Viszlai, who was a Scout leader from 1973 to 2001, pleaded not guilty to the charges and took the stand in his own defence.

“Obviously, we’re disappointed with the verdict and considering an appeal,” said his defence lawyer, Donald McKay, on Saturday.

He expects Viszlai will be sentenced some time in September.

This is Viszlai’s second trial and second conviction on the charges.

In January 2011, a B.C. Supreme Court jury found Viszlai guilty of sexually assaulting the two boys. He was sentenced to three years in prison.

After spending a weekend in jail, Viszlai appealed his conviction. In November 2012, the B.C. Court of Appeal overturned his conviction and ordered a new trial.

During the trial, the jury saw photographs and documents and heard evidence from the two complainants, now ages 32 and 37. The two, who were 12 and 15 at the time of the alleged offences, were Scouts under Viszlai’s leadership in the 1980s and 1990s. The boys were not in Scouts together and did not know each other.

Both victims testified they were very active and went hiking and camping with Viszlai. They described him as a very knowledgeable, experienced and skilled Scout leader and both held him in high regard.

The jury heard that the relationship went beyond scouting. Both boys developed a social relationship with Viszlai, visiting his home, eating meals there and working in the yard.

The first victim, whose name is protected by a court order, testified that he was given special treatment and extra privileges by Viszlai.
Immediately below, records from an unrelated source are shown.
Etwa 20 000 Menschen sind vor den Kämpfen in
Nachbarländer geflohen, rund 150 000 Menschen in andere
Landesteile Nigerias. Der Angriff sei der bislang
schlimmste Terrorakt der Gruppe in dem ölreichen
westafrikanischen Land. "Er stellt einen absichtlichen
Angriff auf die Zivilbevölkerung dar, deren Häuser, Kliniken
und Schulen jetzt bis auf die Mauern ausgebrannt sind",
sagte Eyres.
He described how Viszlai talked about mystical and psychic abilities, and testified that Viszlai asked him to engage in an activity, telling the boy it would develop his psychic ability. That activity involved ropes, pulleys and anal penetration of the boy with an object while he was naked, tied up and blindfolded. He testified that he confronted Viszlai years later about what happened and Viszlai admitted he did this.

The jury also heard a 2007 police interview when Viszlai referred to the contraption as a “Judas chair.”

The second victim testified that Viszlai had him pose for nude photos. He also said that Viszlai encouraged him to squat down while he was scantily clad and submit to being penetrated by a broom handle.

When the Court of Appeal overturned Viszlai’s first conviction, Justice David Frankel said it could not stand because of the instructions the trial judge gave to the jury about certain evidence that arose while the jury wasn’t in the courtroom.

That evidence referred to admissions Viszlai made in an interview and an apology he wrote to the two alleged victims after his arrest at a scout jamboree near Sechelt in 2007.

Frankel says the lower court judge told the jury it was required to accept a ruling that Viszlai’s statements were “voluntary” and that the interview techniques used by a police officer “did not cross the line into improper behaviour.”

He says the instructions could have confused jury members and influenced their decision that any admissions made by Viszlai during the interview were unreliable.

Frankel says Viszlai was substantially prejudiced by what the trial judge said in her instructions about the evidence.